Due to the harmful effect of chemical pesticides to people, animals, and the environment, a new approach to Youngs Pest Control is now being promoted and it’s called the integrated pest management, which is a cost-effective strategy in combating pest problems without the unnecessary use of chemical pesticides.

The basic necessities of pests, just like man, are food, water and shelter and when there is this existing condition, the first immediate approach of integrated pest management is to inspect for signs of pest activity in a referred area with this existing condition, such that when these signs are confirmed there’s a strong possibility of an active pest infestation in the referred area. A starting point of preventive method of pest management is eliminating the existence of the basic necessities of pests in your area and doing so eliminates pest presence in your area, to which there are other preventive strategies, such as: improving sanitation, sealing cracks to eliminate pest habitat, installing door sweeps to keep out mice or insects, and fixing leaking pipes and fittings to remove the presence of excess water.

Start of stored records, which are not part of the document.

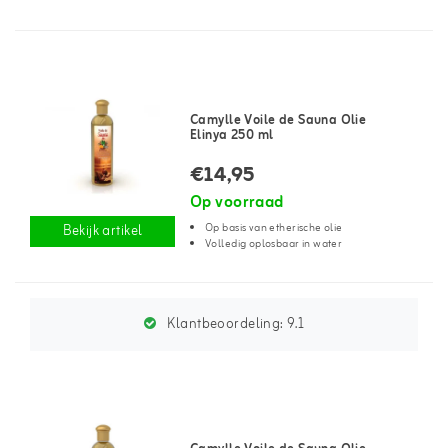
Camylle Voile de Sauna Olie
Elinya 250 ml
€14,95
Op voorraad
Op basis van etherische olie
Bekijk artikel
Volledig oplosbaar in water
Klantbeoordeling:
9.1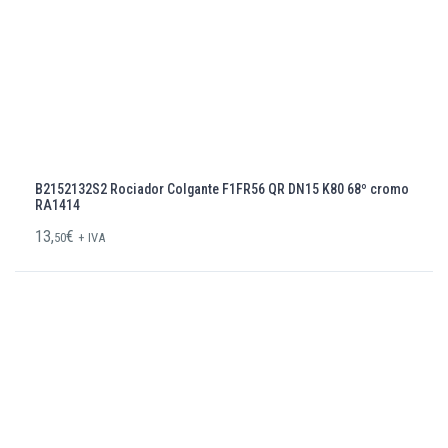
B2152132S2 Rociador Colgante F1FR56 QR DN15 K80 68º cromo
RA1414
13,
€
50
+ IVA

It is the children’s health that is mostly affected by pesticide spraying since children have fragile bodies, such that the effects of chemical spraying to control and eliminate pests have been linked to the following ailments: leukemia, non-Hodgkin’s lymphoma, brain tumors, lower birth weight, and congenital heart defects.  In San Francisco in 1996, instead of using spray pesticides, integrated pest management approaches were applied and succeeded in eliminating large cockroach infestations in the buildings and facilities, and from that time on, the city has largely reduced the use of pesticide in eliminating the breeding of cockroaches for its buildings.  When chemical pesticides are sprayed in buildings or tracked in from out of doors, they present a risk to the residents and pesticides that are sprayed outdoors may contaminate runoffs and waterways, all these risk outcomes are due to the chemicals remaining in the area for months after spraying. For more info about pest control, visit

There is a comparative study of integrated pest management and conventional pest treatments in the homes of pregnant women, where it was found that insecticides were found in the blood samples of pregnant mothers whose home were sprayed with insecticides, while none were found in the blood samples of pregnant mothers whose homes were applied with integrated pest management approach.

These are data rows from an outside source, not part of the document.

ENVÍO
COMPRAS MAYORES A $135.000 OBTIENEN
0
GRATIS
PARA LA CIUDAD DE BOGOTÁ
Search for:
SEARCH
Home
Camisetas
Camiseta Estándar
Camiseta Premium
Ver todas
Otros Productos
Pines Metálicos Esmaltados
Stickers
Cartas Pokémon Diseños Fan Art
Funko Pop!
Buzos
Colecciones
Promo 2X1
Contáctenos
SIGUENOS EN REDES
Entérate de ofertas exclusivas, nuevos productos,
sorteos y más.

The cost-effectiveness of the integrated pest management actually far outweighs its competitors, since its operating cost is much lower than the cost of using traditional spray-intensive pest control stockport, and with that, the results are translated into great savings for the homeowner and the clients.  A good example of this is that in Cape May County in New Jersey which saved $45,000, between 1993 and 1998, in eradicating cockroaches in their locality, using the integrated pest management approach.